Need to use the method set_index
with MultiIndex columns in Pandas? If so you can find how to set single or multiple columns as index in Pandas DataFrame.
To start let's create an example DataFrame with multi-level index for columns:
import pandas as pd
cols = pd.MultiIndex.from_tuples([('company A', 'rank'), ('company A', 'points'), ('company B', 'rank'), ('company B', 'points')])

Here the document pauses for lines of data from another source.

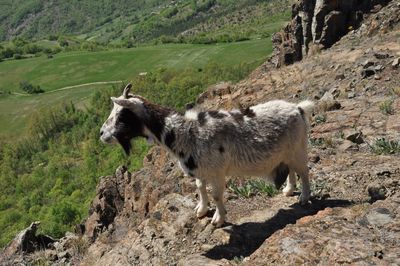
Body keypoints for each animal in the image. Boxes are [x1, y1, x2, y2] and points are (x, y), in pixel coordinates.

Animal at [101, 84, 316, 225]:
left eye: (122, 115)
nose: (102, 134)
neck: (186, 133)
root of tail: (298, 108)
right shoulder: (200, 169)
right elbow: (200, 188)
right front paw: (201, 210)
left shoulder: (216, 171)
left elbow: (217, 195)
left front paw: (218, 219)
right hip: (286, 152)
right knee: (291, 170)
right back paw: (288, 190)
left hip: (298, 148)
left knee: (304, 171)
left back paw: (304, 197)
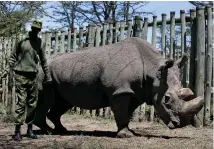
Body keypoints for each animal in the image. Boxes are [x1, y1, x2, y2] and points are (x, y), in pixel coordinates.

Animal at [33, 36, 204, 138]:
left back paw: (61, 130)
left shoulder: (135, 92)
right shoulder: (120, 91)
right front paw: (126, 135)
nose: (180, 125)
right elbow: (121, 112)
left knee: (63, 102)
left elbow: (126, 113)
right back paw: (48, 132)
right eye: (167, 99)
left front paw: (129, 131)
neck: (153, 69)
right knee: (47, 100)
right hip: (44, 73)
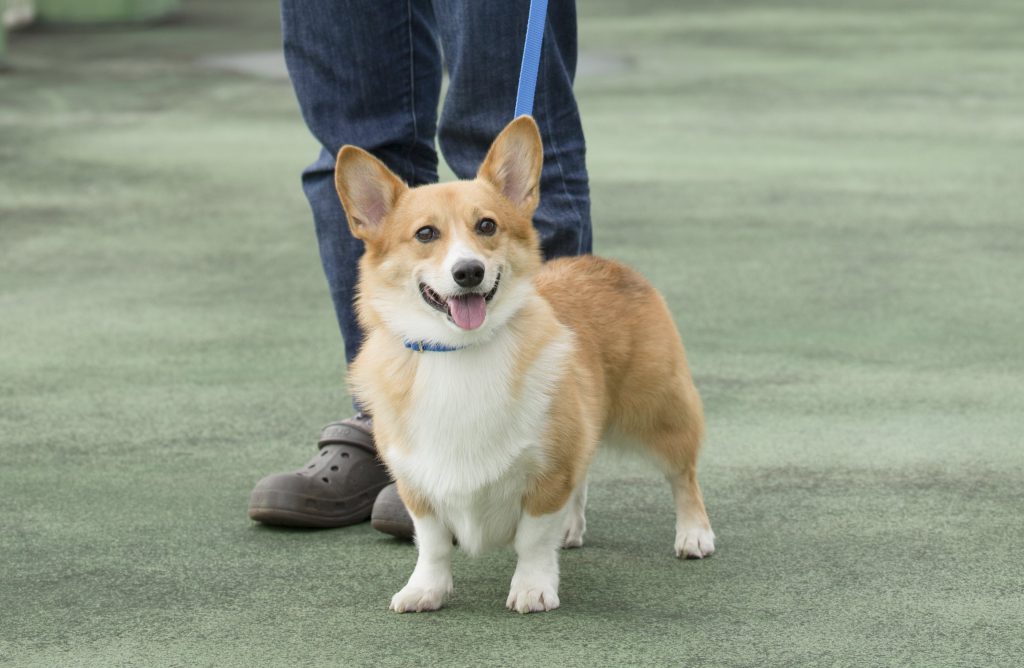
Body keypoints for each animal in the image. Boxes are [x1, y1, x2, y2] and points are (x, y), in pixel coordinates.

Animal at [335, 116, 712, 614]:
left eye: (487, 225)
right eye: (425, 234)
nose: (469, 272)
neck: (460, 352)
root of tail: (605, 263)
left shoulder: (548, 468)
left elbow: (533, 539)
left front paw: (532, 588)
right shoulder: (417, 484)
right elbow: (432, 544)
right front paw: (425, 590)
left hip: (660, 412)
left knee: (683, 475)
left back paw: (694, 534)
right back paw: (572, 529)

df = pd.DataFrame([[1,2,3,4], [2,3, 3,4]], columns=cols)
the DataFrame:
company A | company B | ||
---|---|---|---|
rank | points | rank | points |
1 | 2 | 3 | 4 |
2 | 3 | 3 | 4 |
Before to show how to set the index for a given column let's check the column names by:
df.columns
the result is:
MultiIndex([('company A', 'rank'),
('company A', 'points'),
('company B', 'rank'),
('company B', 'points')],
)
So column name is a tuple of values:
('company A', 'rank')
('company A', 'points')
Now in order to use the method set_index
with columns we need to provide all levels from the hierarchical index.
So set_index
applied on a single column:
df.set_index([('company A', 'rank')])
or getting the names with attribute columns
:
df.set_index(df.columns[0])
this will change the DataFrame to:
company A | company B | ||
---|---|---|---|
points | rank | points | |
(company A, rank) | |||
1 | 2 | 3 | 4 |
2 | 3 | 3 | 4 |
To use set_index
with multiple columns in Pandas DataFrame we can apply next syntax:
df.set_index([('company A', 'rank'), ('company B', 'rank')])
output:
company A | company B | ||
---|---|---|---|
points | points | ||
(company A, rank) | (company B, rank) | ||
1 | 3 | 2 | 4 |
2 | 3 | 3 | 4 |